(Excerpt to read)
* start *
- Conference: Southern Conference
- Record: 7–1–1 (4–0–1 SoCon)
- Head coach: Bill Fetzer (5th season);
- Captain: Herman McIver
- Home stadium: Emerson Field

= 1925 North Carolina Tar Heels football team =

American college football season

The 1925 North Carolina Tar Heels football team was an American football team that represented the University of North Carolina as a member of the Southern Conference during the 1925 season. North Carolina compiled a 7–1–1 record (4–0–1 against conference opponents, finished third in the conference, shut out six of nine opponents, and outscored all opponents by a total of 123 to 20. The team played its home games at Emerson Field in Chapel Hill, North Carolina.

Bill Fetzer was the team's head coach, and his brother Bob Fetzer was the school's athletic director. In January 1926, Bill Fetzer resigned as head coach to pursue more lucrative opportunities in the real estate business.
* end *
(Excerpted data)
* start *
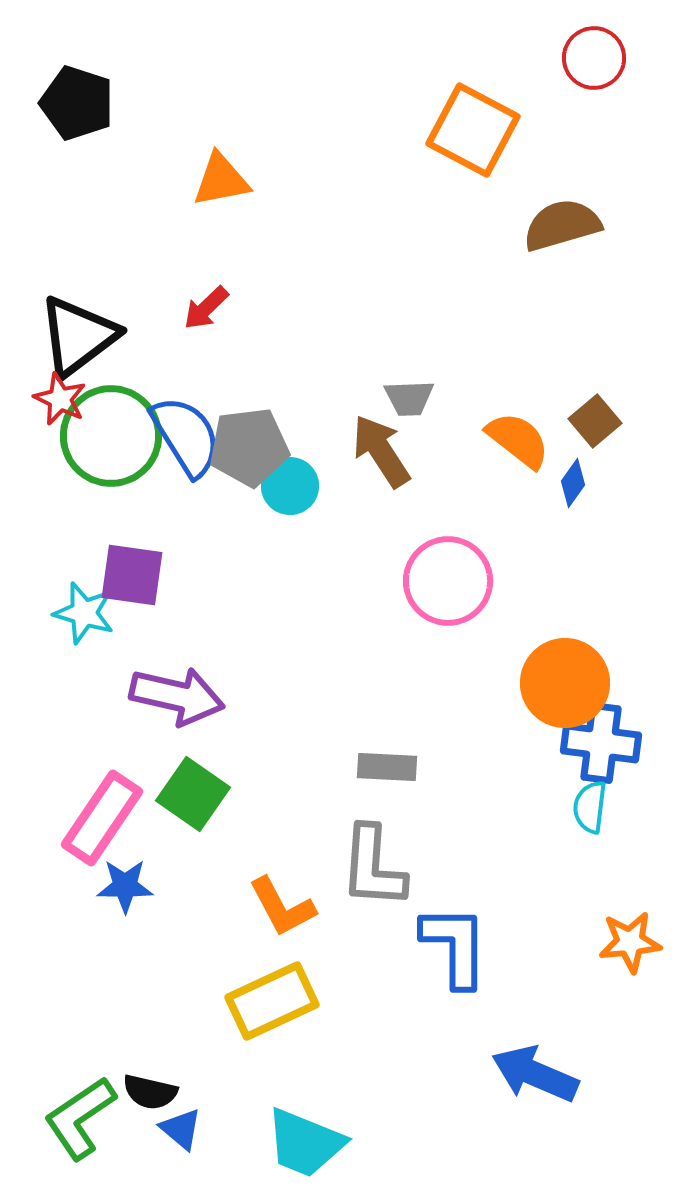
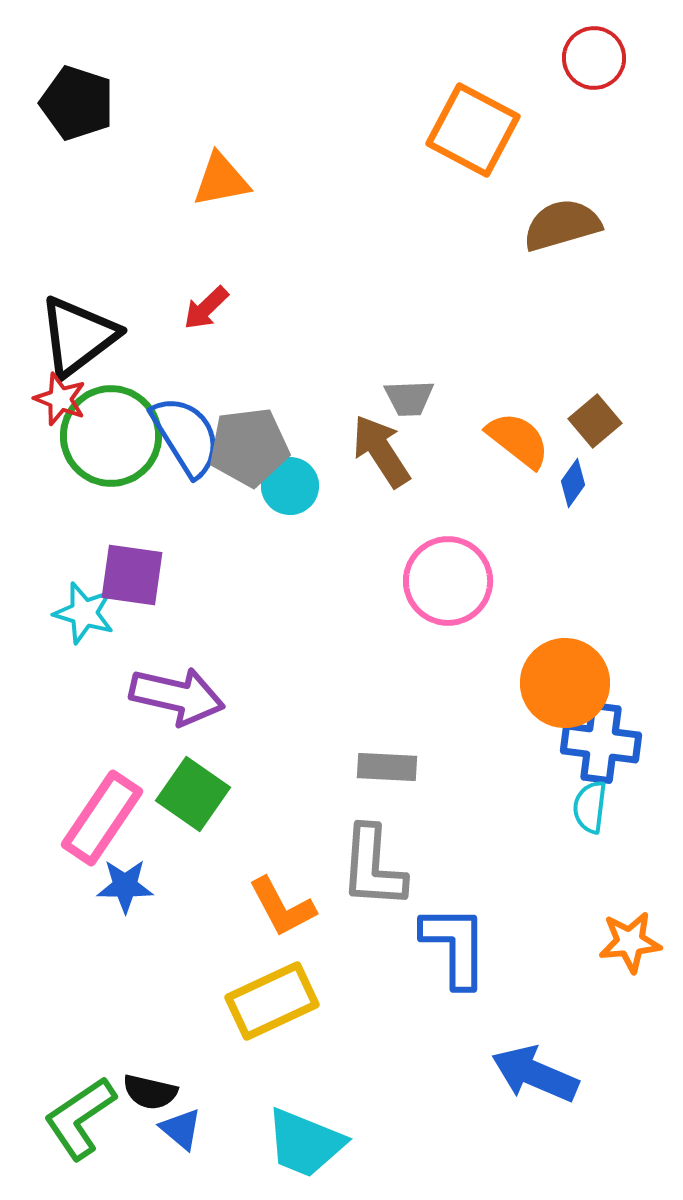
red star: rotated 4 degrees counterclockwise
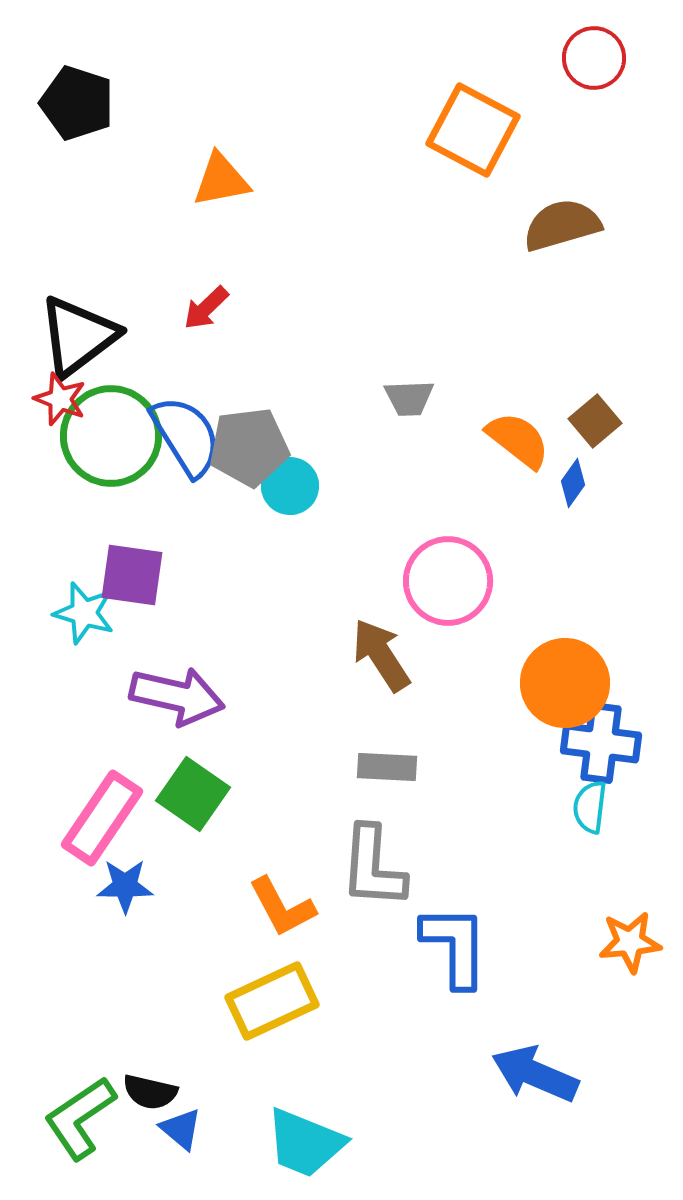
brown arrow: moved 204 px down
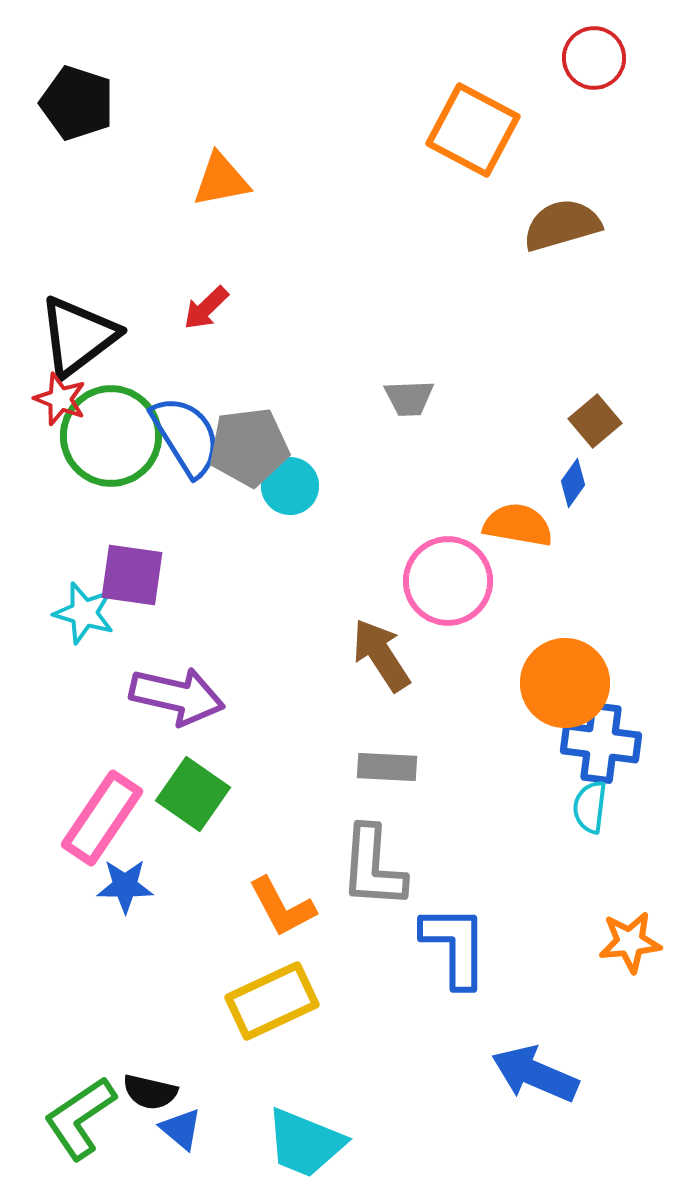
* end *
* start *
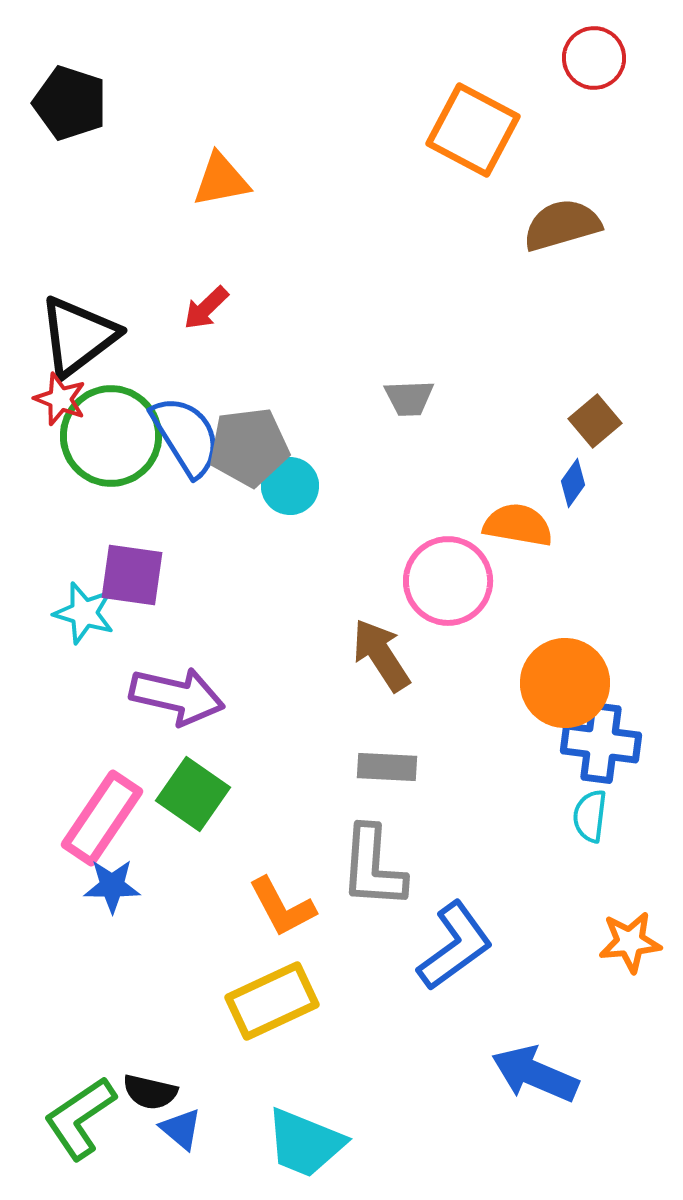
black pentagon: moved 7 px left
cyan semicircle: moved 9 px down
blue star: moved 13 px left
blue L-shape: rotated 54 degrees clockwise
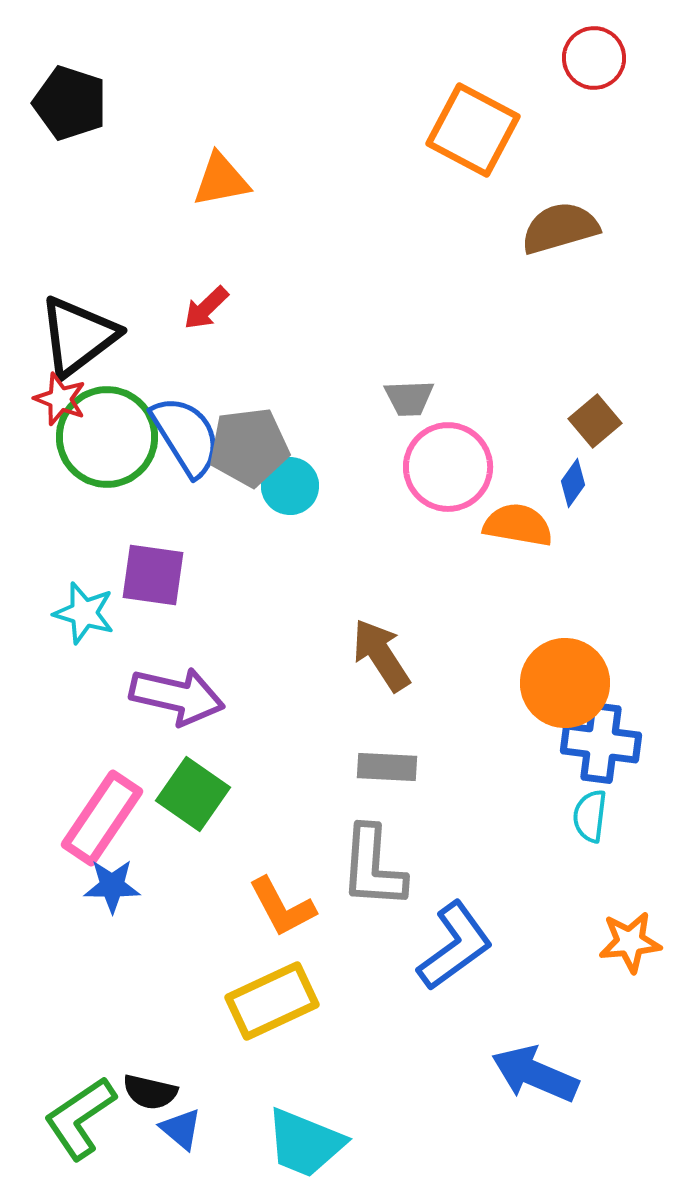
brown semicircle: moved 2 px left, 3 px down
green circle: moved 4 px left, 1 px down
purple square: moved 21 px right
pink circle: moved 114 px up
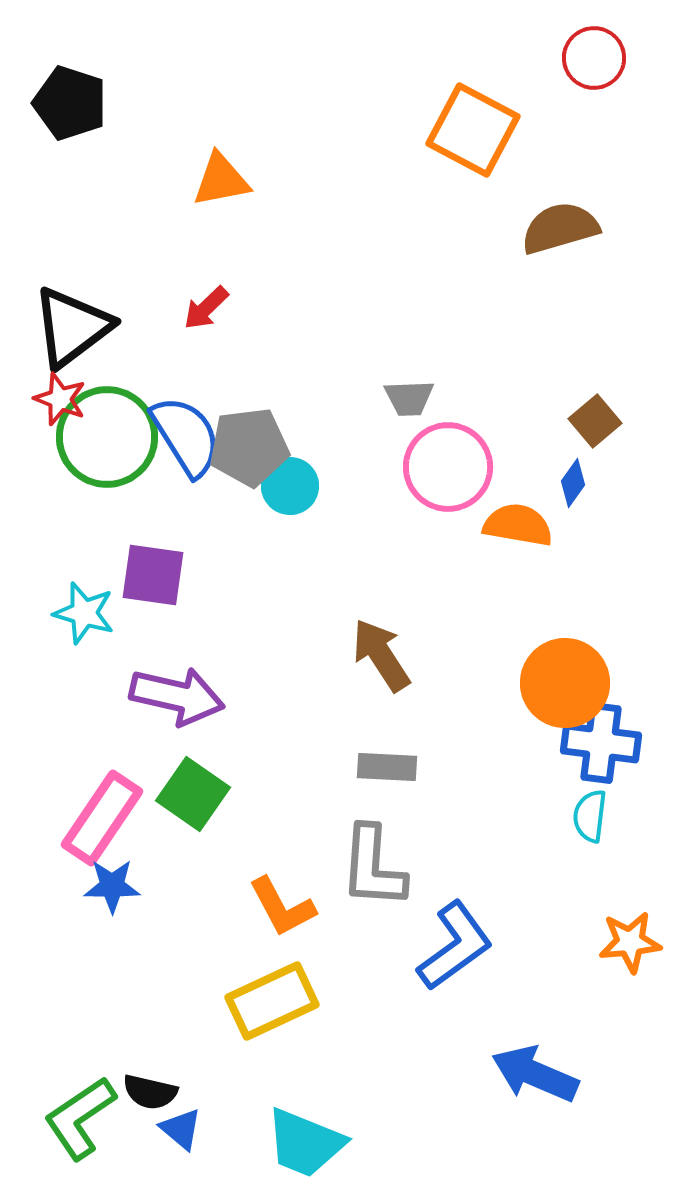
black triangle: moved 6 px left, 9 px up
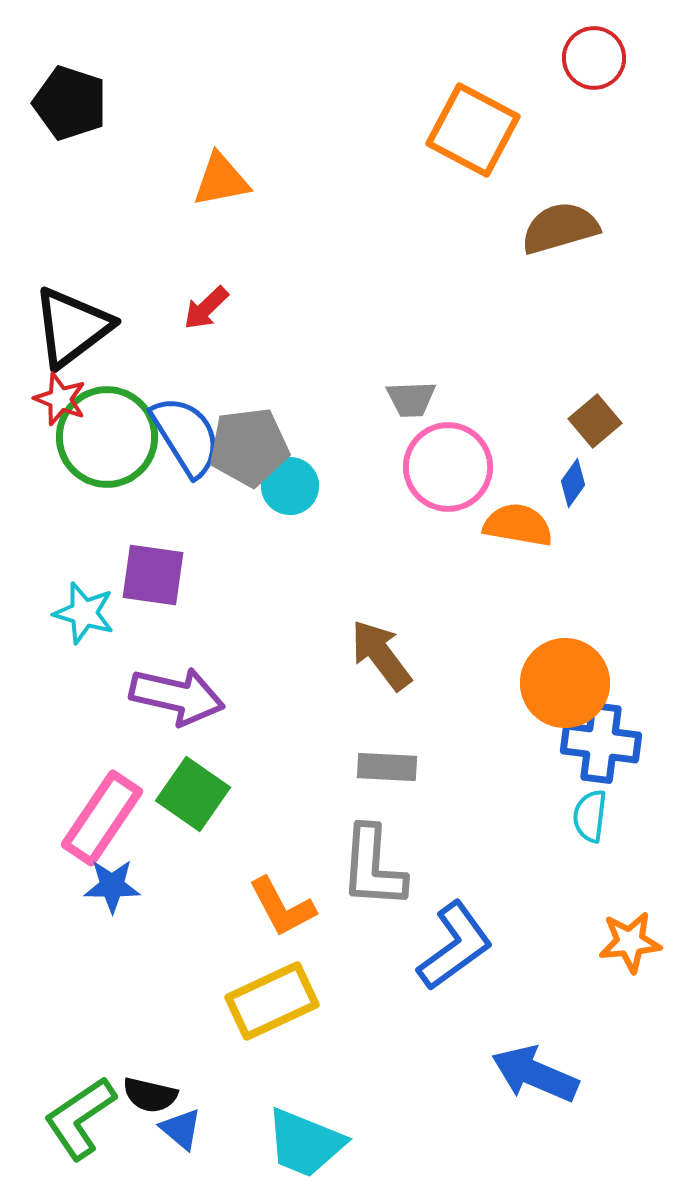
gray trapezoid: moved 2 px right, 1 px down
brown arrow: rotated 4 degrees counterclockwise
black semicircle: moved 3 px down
* end *
(What is asked)
**A)** In the 1925 Tar Heels article, why did Bill Fetzer resign as head coach in January 1926?
**B)** Please write out the part of the 1925 Tar Heels article between "American college football" and "real estate business.", inclusive, word for word.

(Answers to the exercises)
**A)** He resigned to pursue more lucrative opportunities in the real estate business.

**B)**
American college football season

The 1925 North Carolina Tar Heels football team was an American football team that represented the University of North Carolina as a member of the Southern Conference during the 1925 season. North Carolina compiled a 7–1–1 record (4–0–1 against conference opponents, finished third in the conference, shut out six of nine opponents, and outscored all opponents by a total of 123 to 20. The team played its home games at Emerson Field in Chapel Hill, North Carolina.

Bill Fetzer was the team's head coach, and his brother Bob Fetzer was the school's athletic director. In January 1926, Bill Fetzer resigned as head coach to pursue more lucrative opportunities in the real estate business.